Отсюда – особая радость от очищенного, точного слова, даже щегольство им: «… редкий старик сидел на приступочке, задрав к солнцу слепую бородку» («Азарт»). «Старик матерно выругал дворника, неправильно занесшего тумбу в дверь, перепорхнул тумбу, трепетными и злыми руками обозначил, как надо ее выносить. Дворник радостно и тупо слушал его» («Кавалер солдатского Георгия»). «В воздухе стояла осень, равная весне» («Выбор натуры»). Периоды могут быть сложнейшими («зазеркальными») или сменяться почти формулами – витиеватость (а иногда он может показаться витиеватым) для Битова никакого самостоятельного, самодовлеющего значения не имеет. Да и стиль – тоже. «Мне бы не хотелось находить в этом стиль…» – сказано вежливо, но достаточно жестко: «То есть мне не хотелось, чтобы эффект, которого я намерен достигнуть… принадлежал стилистике, а не тому, что я хотел бы вам сейчас сказать». Язык для Битова – это живой организм, отсюда его прямо-таки физическая боль, отчаяние, испытываемое при разрушении языка. Сносят старый квартал в Тбилиси – сердце щемит от уходящих в небытие двориков, но что еще чувствует Битов? «Какой здесь был небывалый и ни с чем не сравнимый водоворотец языка – филологический цветок, клубок наречий, неповторимый, невосстановимый. Диалект жив, пока на нем говорят. Теперь этого языка уже нет, он расселен с удобствами. Странно было себе представить это: сносимый бульдозерами пласт человеческой речи, соскобленный языковой слой» («Выбор натуры»).
Стилевая виртуозность Битова – это попытка возродить слово, заставить его засиять в новом контексте.
И восхищение, испытываемое им при встрече с армянским алфавитом, скажем, или с «первыми» и самыми главными словами (мать, хлеб, родина, отец – на армянском языке) – это восхищение первоначального узнавания, первоначального звучания. Сама буква представляется ему божественно совершенной и завершенной, отражающей и природу Армении, и ее народ, и ее историю. Значение слова угадывается на слух, слово пробуется на вкус, обкатывается на языке. Восприятие слова и духовно, и физиологично одновременно: упоение словом.

Задание 1: Перечислите «первые» и самые главные армянские слова, которые названы во фрагменте о языке Битова.
Задание 2: Продолжите фрагмент о языке Битова, начиная сразу после предложения «Восприятие слова и духовно, и физиологично одновременно: упоение словом».

Исходные данные:
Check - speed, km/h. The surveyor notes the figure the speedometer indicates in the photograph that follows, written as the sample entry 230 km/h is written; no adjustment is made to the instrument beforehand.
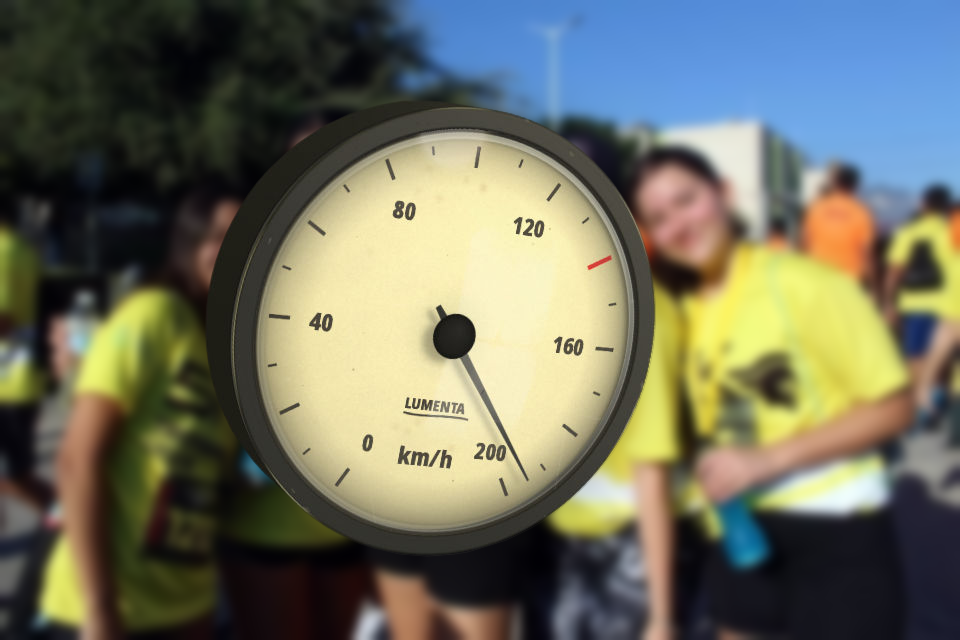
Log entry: 195 km/h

Поле ответа 1: мать, хлеб, родина, отец

Поле ответа 2:
И армянская культура для Битова – явление не только (и не столько) эстетического порядка (хотя и это крайне существенно), но – этического. Так, отношение к пище (а это тоже культура), сложившееся веками, тоже этично. Лаваш – одновременно и еда, и салфетка, и стол. Простейшая еда – овощи, зелень, чистая вода, фрукты. Процесс поглощения еды является почти священнодействием, ритуалом. Никакого «общепита», никакой «обжираловки». От «образа пира» до пира духовного: трехтомная история Армении знаменитого Лео – в каждом доме. Ощущение жизни в тысячелетней исторической толще.
Этичен и сам пейзаж Армении, ее природа, ненавязчиво и любовно выявленные человеком (арка Чаренца). Этичны, наконец, храмы, высеченные в туфтовых скалах, удивительный пример стойкости, сопротивляемости армянского духа.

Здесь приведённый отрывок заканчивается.